TRY IT:
Reproduce the text in every one of the records below word for word, leaving the pictures out.

RECORDS FOR PROCESSING:
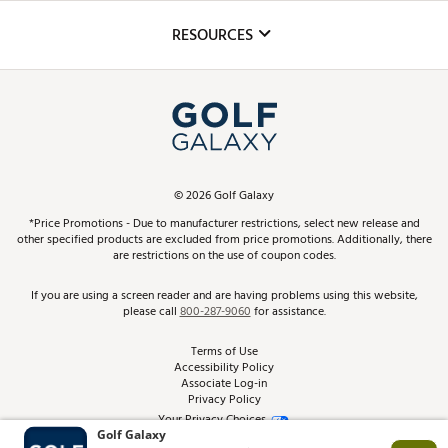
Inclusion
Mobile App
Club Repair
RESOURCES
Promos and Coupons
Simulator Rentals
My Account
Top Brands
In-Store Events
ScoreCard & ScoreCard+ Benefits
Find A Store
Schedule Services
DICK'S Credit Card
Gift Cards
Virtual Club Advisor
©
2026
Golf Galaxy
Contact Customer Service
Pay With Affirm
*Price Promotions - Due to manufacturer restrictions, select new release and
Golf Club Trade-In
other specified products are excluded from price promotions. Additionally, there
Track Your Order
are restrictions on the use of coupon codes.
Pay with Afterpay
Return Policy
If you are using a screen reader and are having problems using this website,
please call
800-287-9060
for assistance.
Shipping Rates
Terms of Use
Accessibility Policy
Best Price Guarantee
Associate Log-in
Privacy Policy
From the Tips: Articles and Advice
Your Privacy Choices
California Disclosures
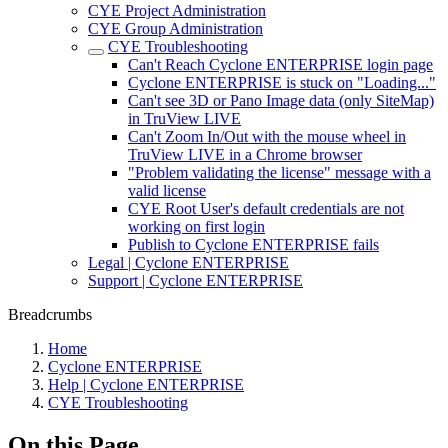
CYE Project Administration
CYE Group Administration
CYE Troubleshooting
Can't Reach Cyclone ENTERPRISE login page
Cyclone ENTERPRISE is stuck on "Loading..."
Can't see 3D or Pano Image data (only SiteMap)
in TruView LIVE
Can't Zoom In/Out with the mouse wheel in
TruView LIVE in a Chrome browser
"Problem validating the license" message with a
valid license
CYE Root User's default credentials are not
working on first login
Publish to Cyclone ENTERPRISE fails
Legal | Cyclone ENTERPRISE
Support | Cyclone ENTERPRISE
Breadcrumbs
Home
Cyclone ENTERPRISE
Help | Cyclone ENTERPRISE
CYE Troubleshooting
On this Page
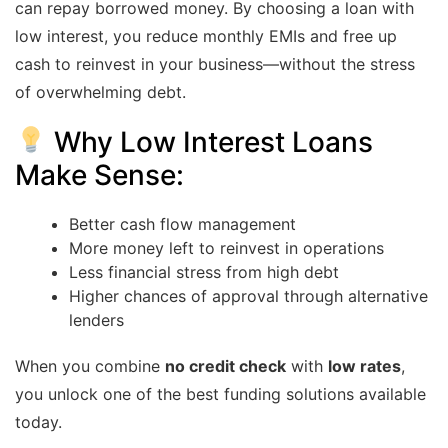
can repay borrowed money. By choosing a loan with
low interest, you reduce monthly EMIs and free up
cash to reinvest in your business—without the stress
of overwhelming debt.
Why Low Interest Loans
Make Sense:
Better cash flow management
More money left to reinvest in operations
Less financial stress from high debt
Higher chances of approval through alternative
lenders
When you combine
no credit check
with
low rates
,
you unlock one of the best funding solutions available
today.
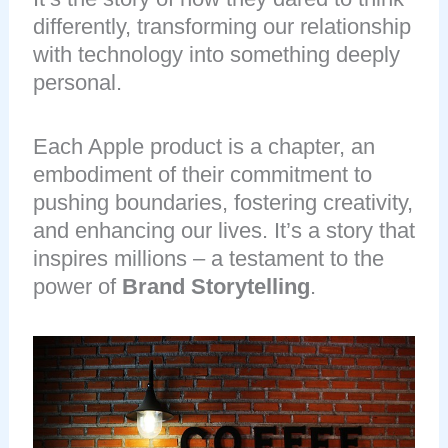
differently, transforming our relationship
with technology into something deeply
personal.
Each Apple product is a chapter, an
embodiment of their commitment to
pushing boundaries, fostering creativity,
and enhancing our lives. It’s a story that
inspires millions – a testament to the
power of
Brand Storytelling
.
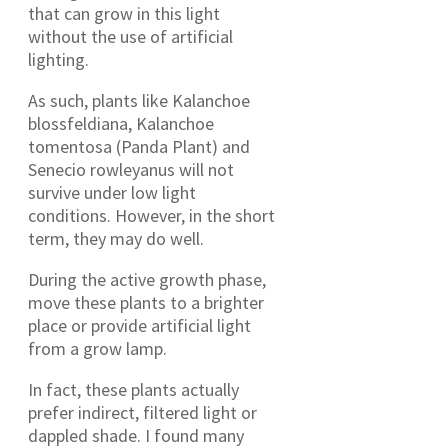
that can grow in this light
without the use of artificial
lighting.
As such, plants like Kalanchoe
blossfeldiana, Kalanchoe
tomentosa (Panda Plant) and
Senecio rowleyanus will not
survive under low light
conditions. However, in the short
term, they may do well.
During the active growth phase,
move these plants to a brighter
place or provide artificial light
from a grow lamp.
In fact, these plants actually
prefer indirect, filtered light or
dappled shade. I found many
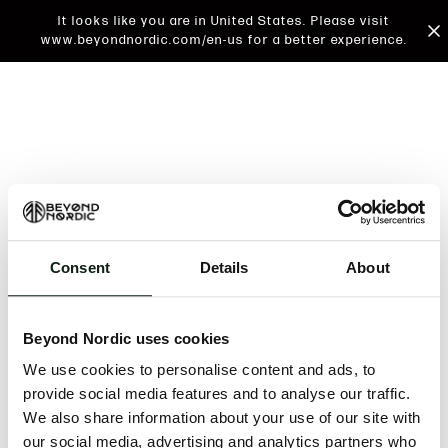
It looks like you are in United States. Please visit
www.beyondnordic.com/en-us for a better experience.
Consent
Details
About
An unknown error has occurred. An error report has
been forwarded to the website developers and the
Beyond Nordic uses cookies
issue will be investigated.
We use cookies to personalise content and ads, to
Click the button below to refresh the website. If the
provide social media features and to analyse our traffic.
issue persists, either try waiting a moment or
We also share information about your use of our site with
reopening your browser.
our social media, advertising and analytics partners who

RESPONSE TO THIS EXERCISE:
Inclusion
Mobile App
Club Repair
RESOURCES
Promos and Coupons
Simulator Rentals
My Account
Top Brands
In-Store Events
ScoreCard & ScoreCard+ Benefits
Find A Store
Schedule Services
DICK'S Credit Card
Gift Cards
Virtual Club Advisor
©
2026
Golf Galaxy
Contact Customer Service
Pay With Affirm
*Price Promotions - Due to manufacturer restrictions, select new release and
Golf Club Trade-In
other specified products are excluded from price promotions. Additionally, there
Track Your Order
are restrictions on the use of coupon codes.
Pay with Afterpay
Return Policy
If you are using a screen reader and are having problems using this website,
please call
800-287-9060
for assistance.
Shipping Rates
Terms of Use
Accessibility Policy
Best Price Guarantee
Associate Log-in
Privacy Policy
From the Tips: Articles and Advice
Your Privacy Choices
California Disclosures
CYE Project Administration
CYE Group Administration
CYE Troubleshooting
Can't Reach Cyclone ENTERPRISE login page
Cyclone ENTERPRISE is stuck on "Loading..."
Can't see 3D or Pano Image data (only SiteMap)
in TruView LIVE
Can't Zoom In/Out with the mouse wheel in
TruView LIVE in a Chrome browser
"Problem validating the license" message with a
valid license
CYE Root User's default credentials are not
working on first login
Publish to Cyclone ENTERPRISE fails
Legal | Cyclone ENTERPRISE
Support | Cyclone ENTERPRISE
Breadcrumbs
Home
Cyclone ENTERPRISE
Help | Cyclone ENTERPRISE
CYE Troubleshooting
On this Page
can repay borrowed money. By choosing a loan with
low interest, you reduce monthly EMIs and free up
cash to reinvest in your business—without the stress
of overwhelming debt.
Why Low Interest Loans
Make Sense:
Better cash flow management
More money left to reinvest in operations
Less financial stress from high debt
Higher chances of approval through alternative
lenders
When you combine
no credit check
with
low rates
,
you unlock one of the best funding solutions available
today.
differently, transforming our relationship
with technology into something deeply
personal.
Each Apple product is a chapter, an
embodiment of their commitment to
pushing boundaries, fostering creativity,
and enhancing our lives. It’s a story that
inspires millions – a testament to the
power of
Brand Storytelling
.
that can grow in this light
without the use of artificial
lighting.
As such, plants like Kalanchoe
blossfeldiana, Kalanchoe
tomentosa (Panda Plant) and
Senecio rowleyanus will not
survive under low light
conditions. However, in the short
term, they may do well.
During the active growth phase,
move these plants to a brighter
place or provide artificial light
from a grow lamp.
In fact, these plants actually
prefer indirect, filtered light or
dappled shade. I found many
It looks like you are in United States. Please visit
www.beyondnordic.com/en-us for a better experience.
Consent
Details
About
An unknown error has occurred. An error report has
been forwarded to the website developers and the
Beyond Nordic uses cookies
issue will be investigated.
We use cookies to personalise content and ads, to
Click the button below to refresh the website. If the
provide social media features and to analyse our traffic.
issue persists, either try waiting a moment or
We also share information about your use of our site with
reopening your browser.
our social media, advertising and analytics partners who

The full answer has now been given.